Sir Simon Stevens, chief executive of NHS England, announced it would move to “level 4” alert as hospitals see an increase in “desperately” sick patients.
The alert level will move from level 3 – which means coronavirus is in general circulation – to level 4, which means that transmission is high or rising exponentially.
Mr Stevens added: “The facts are clear, we are once again facing a serious situation.
“This is not a situation that anybody wanted to find themselves in, the worst pandemic in a century, but the fact is that the NHS is here.
“The public can help us help you so our fantastic staff – our nurses, our doctors, our paramedics – can get on with looking after you and your family there when you need it.”
On vaccines, Sir Stevens told an NHS press conference: “Our expectation is that it will be the start of next year when the bulk of vaccine becomes available assuming that the Phase 3 trials produce positive results.
“We are obviously planning on the off chance that there is some vaccine available before Christmas.”
Some vaccines need to be stored at minus 70 degrees Celsius he said, adding: “So it’s going to be a combination of what GPs are able to do, what community pharmacists are able to do, but also mass vaccination centres which is one of the purposes we will be using the Nightingale Hospitals for, and other locations as well.
“There will be roving teams who will prioritise care homes and social care staff and other vulnerable groups.
“But the bulk of this is going to be the other side of Christmas but we want to be ready.”
In the press conference from University College Hospital, Mr Stevens said the health service has prepared “very carefully” for the “next phase of coronavirus”.

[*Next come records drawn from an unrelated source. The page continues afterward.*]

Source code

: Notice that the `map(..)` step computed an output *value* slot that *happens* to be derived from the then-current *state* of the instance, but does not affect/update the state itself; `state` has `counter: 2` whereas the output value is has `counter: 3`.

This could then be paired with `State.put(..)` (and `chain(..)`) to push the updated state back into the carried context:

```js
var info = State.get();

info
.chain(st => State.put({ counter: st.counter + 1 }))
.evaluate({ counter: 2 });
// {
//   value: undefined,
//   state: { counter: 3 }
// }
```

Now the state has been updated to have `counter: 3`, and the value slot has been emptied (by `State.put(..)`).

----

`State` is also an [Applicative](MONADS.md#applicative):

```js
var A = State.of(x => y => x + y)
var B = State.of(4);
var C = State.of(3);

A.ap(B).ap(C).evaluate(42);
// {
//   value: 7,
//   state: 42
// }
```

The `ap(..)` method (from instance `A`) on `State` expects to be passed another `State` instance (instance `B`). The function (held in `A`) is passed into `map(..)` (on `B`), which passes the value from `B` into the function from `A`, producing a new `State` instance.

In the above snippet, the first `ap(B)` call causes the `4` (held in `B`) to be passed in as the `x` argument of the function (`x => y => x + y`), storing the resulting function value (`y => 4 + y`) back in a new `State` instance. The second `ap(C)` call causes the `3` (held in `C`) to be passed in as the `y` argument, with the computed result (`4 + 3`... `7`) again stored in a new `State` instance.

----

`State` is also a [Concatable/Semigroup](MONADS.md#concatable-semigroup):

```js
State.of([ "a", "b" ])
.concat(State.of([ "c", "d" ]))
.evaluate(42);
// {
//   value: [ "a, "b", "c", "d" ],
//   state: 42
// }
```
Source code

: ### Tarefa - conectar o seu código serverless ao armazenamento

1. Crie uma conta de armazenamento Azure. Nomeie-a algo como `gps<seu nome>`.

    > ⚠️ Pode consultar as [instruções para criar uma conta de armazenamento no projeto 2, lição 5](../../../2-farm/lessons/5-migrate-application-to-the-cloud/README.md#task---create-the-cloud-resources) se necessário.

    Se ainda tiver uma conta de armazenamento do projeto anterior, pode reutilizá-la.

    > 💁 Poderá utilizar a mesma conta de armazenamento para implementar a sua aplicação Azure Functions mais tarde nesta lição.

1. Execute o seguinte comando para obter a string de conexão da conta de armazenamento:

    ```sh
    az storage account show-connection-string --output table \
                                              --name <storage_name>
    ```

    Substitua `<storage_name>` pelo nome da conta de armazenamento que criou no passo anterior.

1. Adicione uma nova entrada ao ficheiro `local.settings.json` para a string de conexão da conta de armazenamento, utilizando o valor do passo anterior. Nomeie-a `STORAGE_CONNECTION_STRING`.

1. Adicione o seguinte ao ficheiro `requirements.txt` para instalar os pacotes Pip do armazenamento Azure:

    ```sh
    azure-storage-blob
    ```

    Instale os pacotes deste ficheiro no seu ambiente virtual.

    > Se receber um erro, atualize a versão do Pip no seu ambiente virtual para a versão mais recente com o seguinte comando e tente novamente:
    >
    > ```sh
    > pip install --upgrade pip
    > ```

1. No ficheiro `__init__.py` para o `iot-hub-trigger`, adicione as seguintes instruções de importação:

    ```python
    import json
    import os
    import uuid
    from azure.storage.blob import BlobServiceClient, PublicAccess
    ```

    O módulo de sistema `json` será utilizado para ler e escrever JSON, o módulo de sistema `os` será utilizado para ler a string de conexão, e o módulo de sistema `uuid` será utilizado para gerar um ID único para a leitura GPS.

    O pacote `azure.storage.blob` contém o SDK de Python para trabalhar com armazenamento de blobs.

He said that, for some patients, mortality in hospital and intensive care has “halved since Covid was first known to humanity”.
But he added: “However well-prepared hospitals, the NHS, GP surgeries are, it is going to be a difficult period.”
He said: “We want to try and ensure that the health service is there for everybody, minimising the disruption to the full range of care that we provide, not just Covid but cancer services, routine operations and mental health services.
“And the truth, unfortunately, is that, if coronavirus takes off again, that will disrupt services.
“We are seeing that in parts of the country where hospitals are dealing with more coronavirus patients now than they were in April.”
He added: “The best way we enable the health service to look after all the people who need our care … this, by the way, is what is meant by that slogan ‘Protect the NHS’, what it means, I think, is help us help you by ensuring (we) are able to offer that wider range of care.”
He said that “other lines of defence such as actions individuals are taking to reduce the spread of the virus and the Test and Trace programme” are needed, adding: “The reality is that there is no health service in the world that by itself can cope with coronavirus on the rampage.
“That’s why it is so important that we reduce infections across the country.”